* Exercise directions *
Extract exactly the lines from the top of the records through the line containing "pinky dip: (724, 763)", and keep pictures out of the copy.

═══ Source records ═══

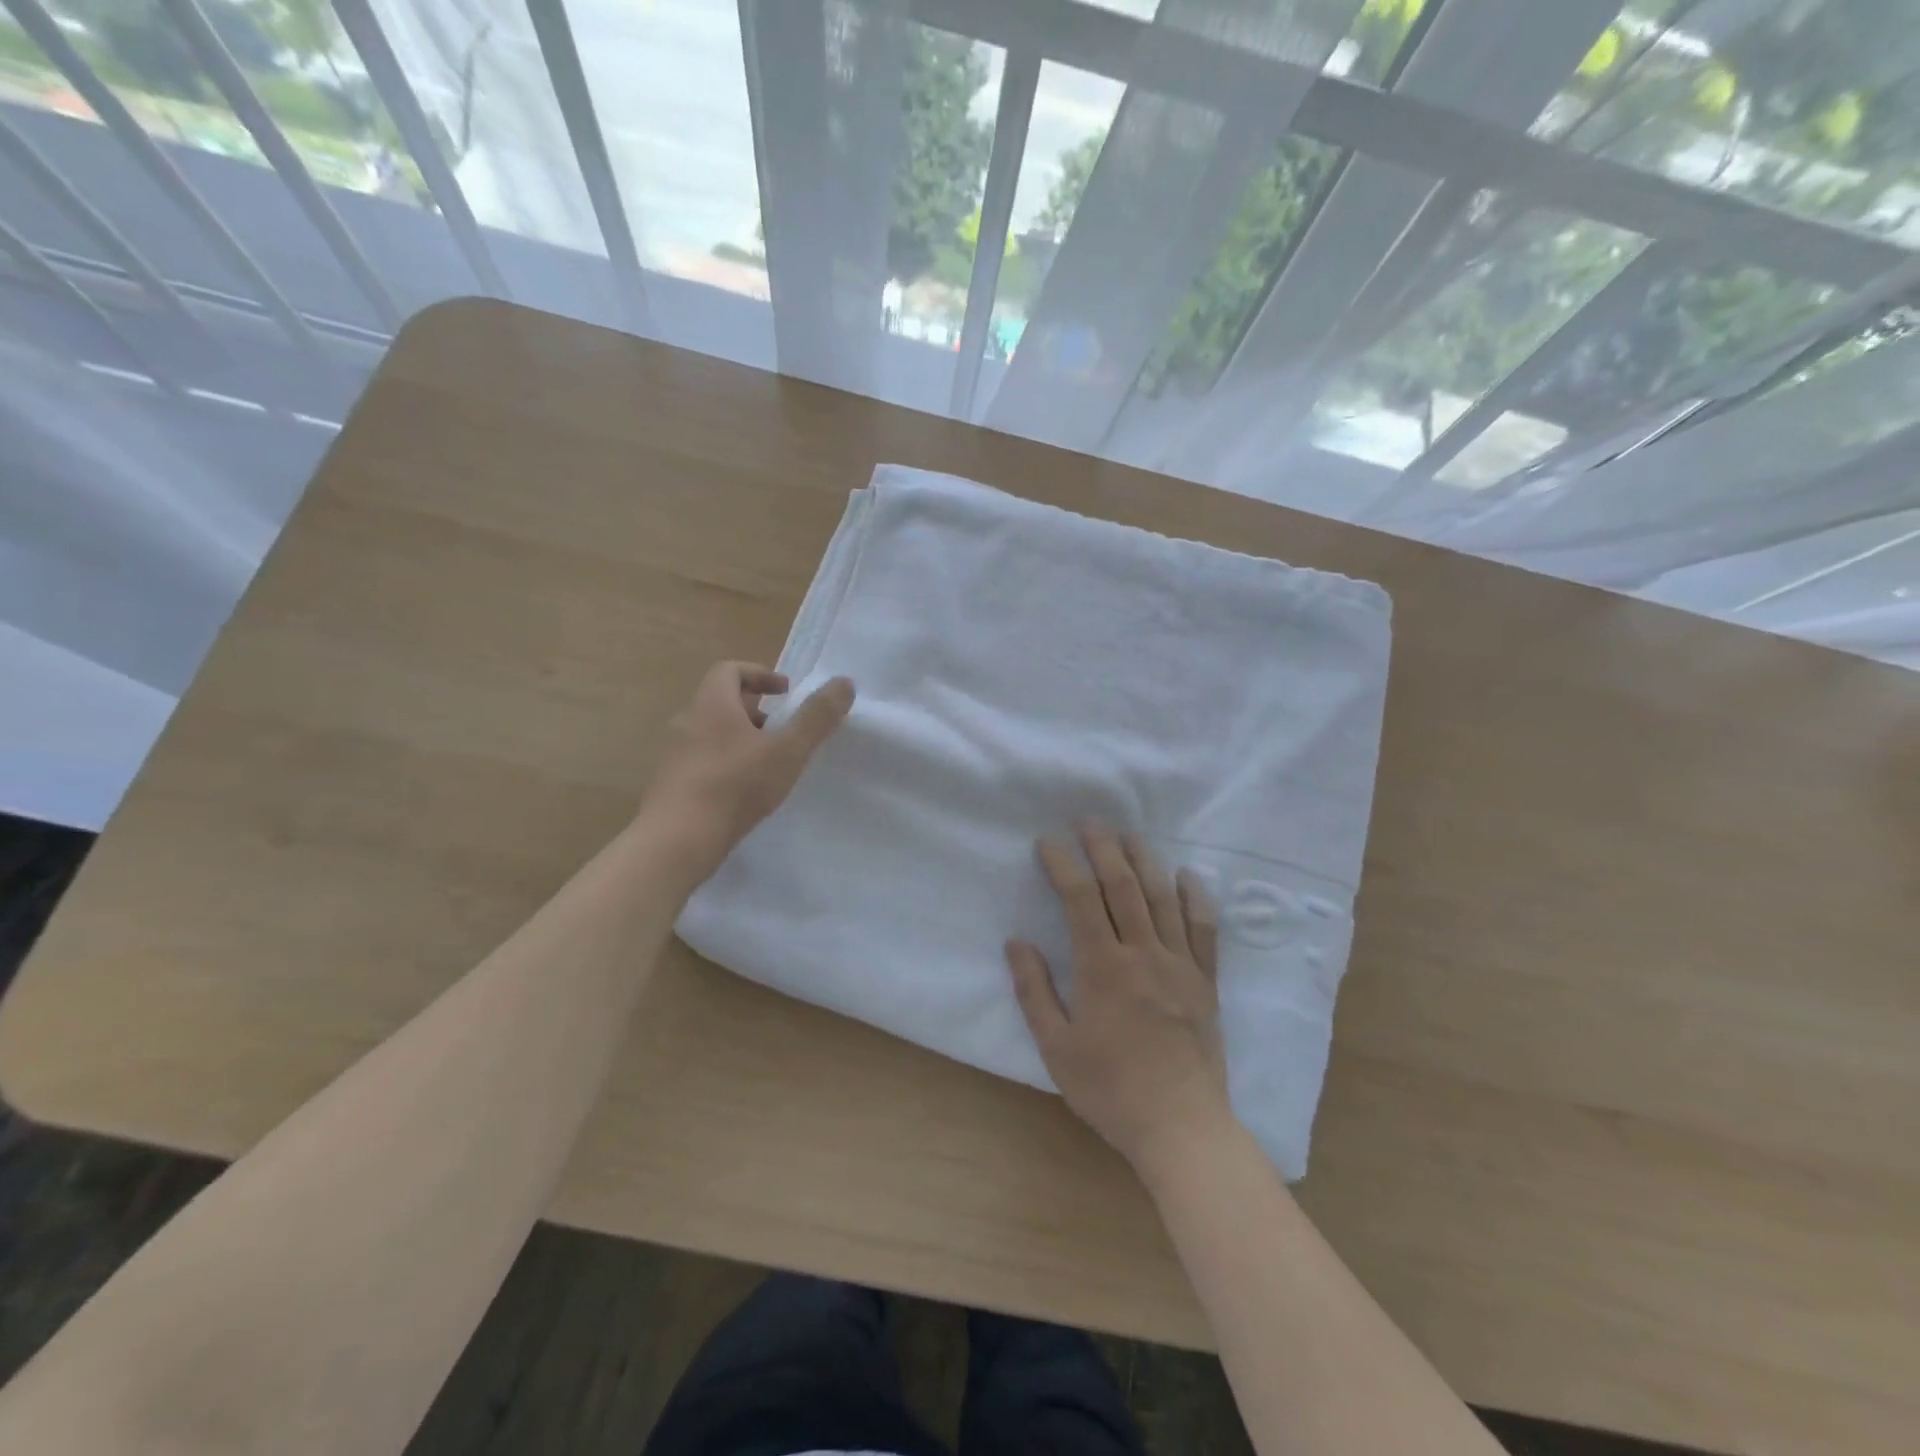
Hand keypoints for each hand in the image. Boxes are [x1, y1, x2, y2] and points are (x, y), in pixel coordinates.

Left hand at [642, 662, 853, 876]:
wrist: (677, 840)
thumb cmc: (736, 787)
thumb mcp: (787, 751)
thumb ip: (817, 718)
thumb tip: (844, 683)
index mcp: (712, 704)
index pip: (730, 670)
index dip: (760, 675)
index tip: (785, 693)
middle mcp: (687, 721)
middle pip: (720, 701)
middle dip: (754, 710)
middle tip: (781, 730)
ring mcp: (674, 753)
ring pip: (711, 732)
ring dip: (739, 738)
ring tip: (766, 763)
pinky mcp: (670, 783)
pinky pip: (700, 760)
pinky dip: (724, 763)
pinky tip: (742, 791)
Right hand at [1006, 824, 1232, 1177]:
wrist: (1181, 1127)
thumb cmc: (1110, 1090)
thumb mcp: (1056, 1047)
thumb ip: (1034, 991)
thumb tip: (1016, 942)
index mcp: (1102, 968)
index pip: (1079, 899)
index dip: (1062, 864)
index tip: (1047, 843)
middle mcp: (1142, 953)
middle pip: (1121, 886)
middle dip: (1102, 847)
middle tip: (1088, 821)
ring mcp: (1179, 964)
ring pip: (1162, 897)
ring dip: (1144, 859)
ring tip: (1129, 834)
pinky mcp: (1205, 981)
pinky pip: (1204, 928)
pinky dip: (1195, 896)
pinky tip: (1186, 876)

═══

* Result of the exercise *
Hand keypoints for each hand in the image. Boxes are [x1, y1, x2, y2] and points are (x, y), in pixel coordinates.

Left hand at [642, 662, 853, 876]:
wrist: (677, 840)
thumb cmc: (736, 787)
thumb mcp: (787, 751)
thumb ip: (817, 718)
thumb tip: (844, 683)
index mcp: (712, 704)
index pip: (730, 670)
index dip: (760, 675)
index tip: (785, 693)
middle mcp: (687, 721)
middle pip: (720, 701)
middle dip: (754, 710)
middle tip: (781, 730)
ring mcp: (674, 753)
ring pip: (711, 732)
ring dip: (739, 738)
ring tip: (766, 763)
pinky mcp: (670, 783)
pinky pip: (700, 760)
pinky dip: (724, 763)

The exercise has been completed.